• _AIM OF THE EXERCISE_:
Keep the wording of the records intact as you retype them, and omit every image.

(Collected data)
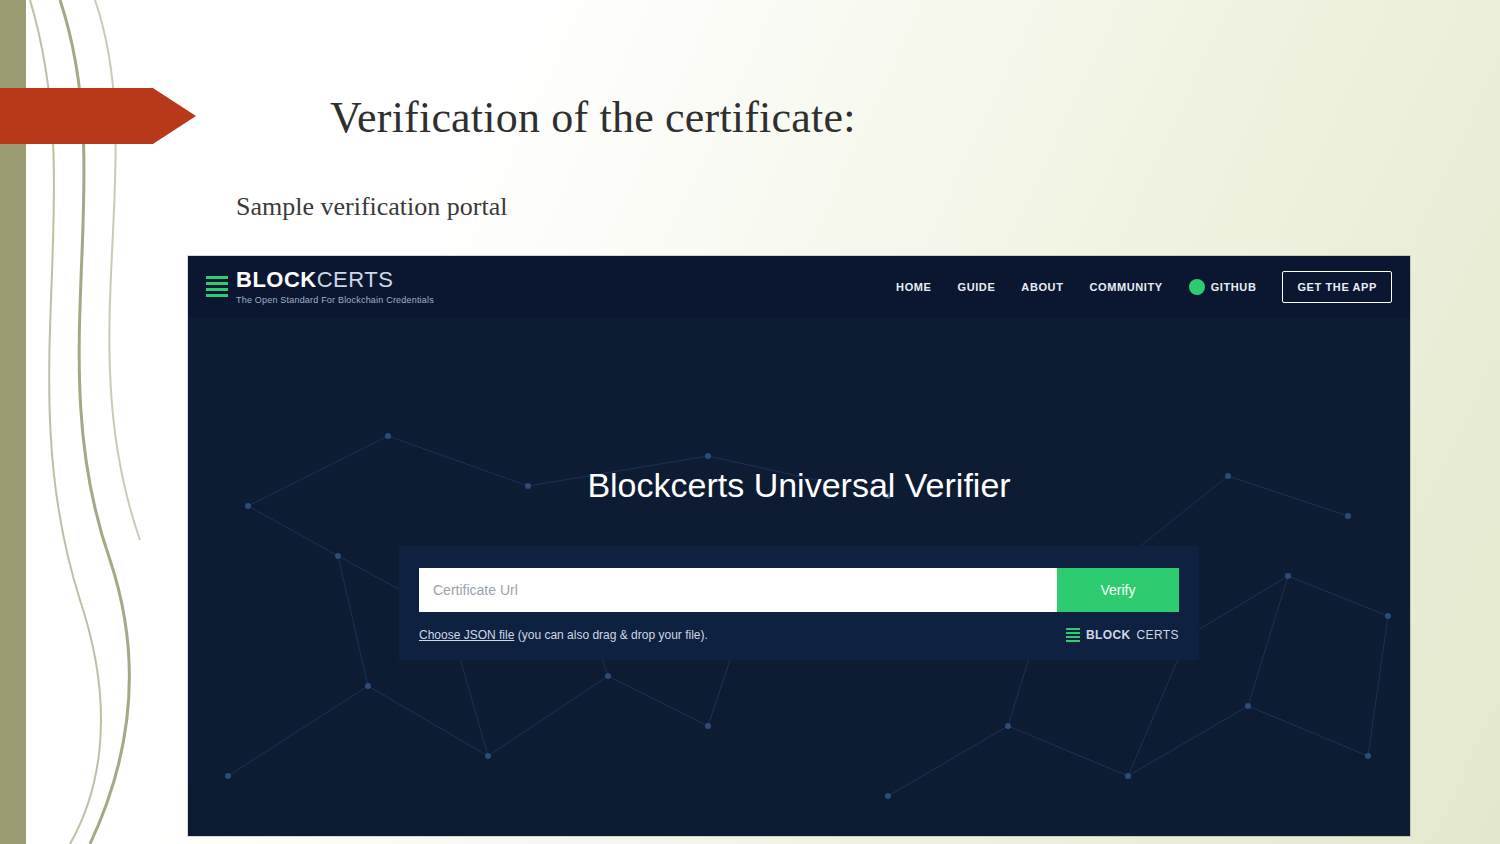Verification of the certificate:
Sample verification portal
BLOCKCERTS The Open Standard For Blockchain Credentials
HOME GUIDE ABOUT COMMUNITY GITHUB GET THE APP
Blockcerts Universal Verifier
Certificate Url
Verify
Choose JSON file (you can also drag & drop your file).
BLOCKCERTS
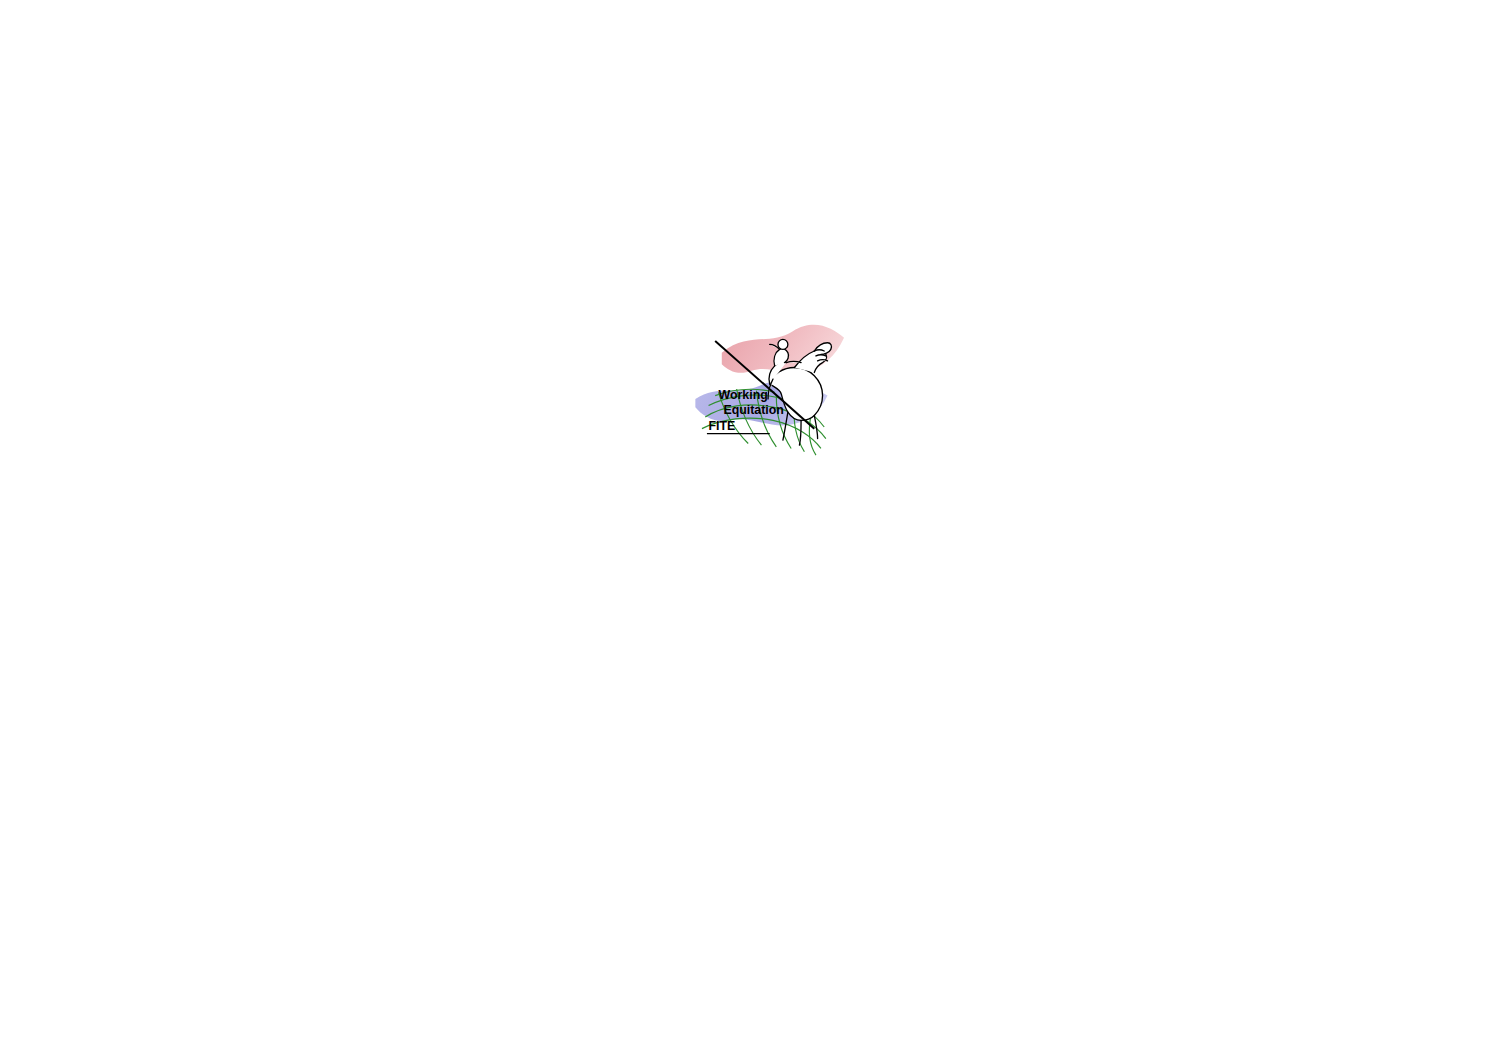Working Equitation FITE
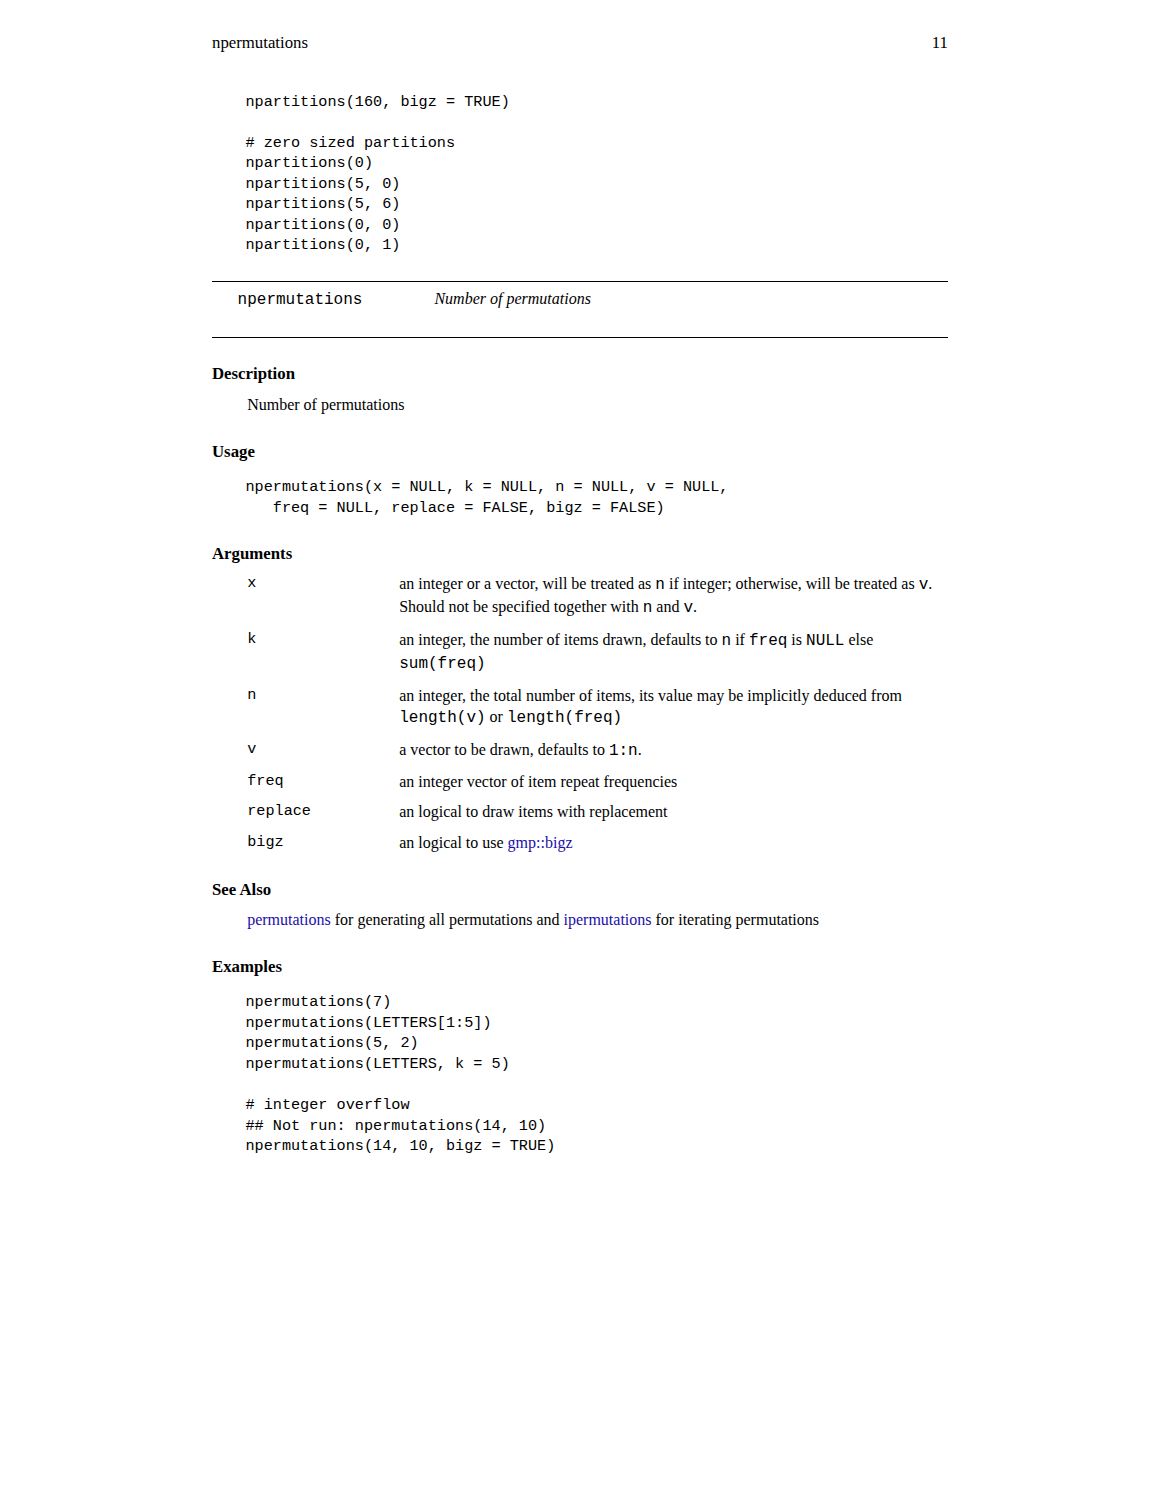npermutations 11
npartitions(160, bigz = TRUE)

# zero sized partitions
npartitions(0)
npartitions(5, 0)
npartitions(5, 6)
npartitions(0, 0)
npartitions(0, 1)
npermutations Number of permutations
Description
Number of permutations
Usage
npermutations(x = NULL, k = NULL, n = NULL, v = NULL,
   freq = NULL, replace = FALSE, bigz = FALSE)
Arguments
x
an integer or a vector, will be treated as n if integer; otherwise, will be treated as v. Should not be specified together with n and v.
k
an integer, the number of items drawn, defaults to n if freq is NULL else sum(freq)
n
an integer, the total number of items, its value may be implicitly deduced from length(v) or length(freq)
v
a vector to be drawn, defaults to 1:n.
freq
an integer vector of item repeat frequencies
replace
an logical to draw items with replacement
bigz
an logical to use gmp::bigz
See Also
permutations for generating all permutations and ipermutations for iterating permutations
Examples
npermutations(7)
npermutations(LETTERS[1:5])
npermutations(5, 2)
npermutations(LETTERS, k = 5)

# integer overflow
## Not run: npermutations(14, 10)
npermutations(14, 10, bigz = TRUE)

• _SOLUTION FOR THIS EXERCISE_:
Verification of the certificate:
Sample verification portal
BLOCKCERTS The Open Standard For Blockchain Credentials
HOME GUIDE ABOUT COMMUNITY GITHUB GET THE APP
Blockcerts Universal Verifier
Certificate Url
Verify
Choose JSON file (you can also drag & drop your file).
BLOCKCERTS
Working Equitation FITE
npermutations 11
npartitions(160, bigz = TRUE)

# zero sized partitions
npartitions(0)
npartitions(5, 0)
npartitions(5, 6)
npartitions(0, 0)
npartitions(0, 1)
npermutations Number of permutations
Description
Number of permutations
Usage
npermutations(x = NULL, k = NULL, n = NULL, v = NULL,
   freq = NULL, replace = FALSE, bigz = FALSE)
Arguments
x
an integer or a vector, will be treated as n if integer; otherwise, will be treated as v. Should not be specified together with n and v.
k
an integer, the number of items drawn, defaults to n if freq is NULL else sum(freq)
n
an integer, the total number of items, its value may be implicitly deduced from length(v) or length(freq)
v
a vector to be drawn, defaults to 1:n.
freq
an integer vector of item repeat frequencies
replace
an logical to draw items with replacement
bigz
an logical to use gmp::bigz
See Also
permutations for generating all permutations and ipermutations for iterating permutations
Examples
npermutations(7)
npermutations(LETTERS[1:5])
npermutations(5, 2)
npermutations(LETTERS, k = 5)

# integer overflow
## Not run: npermutations(14, 10)
npermutations(14, 10, bigz = TRUE)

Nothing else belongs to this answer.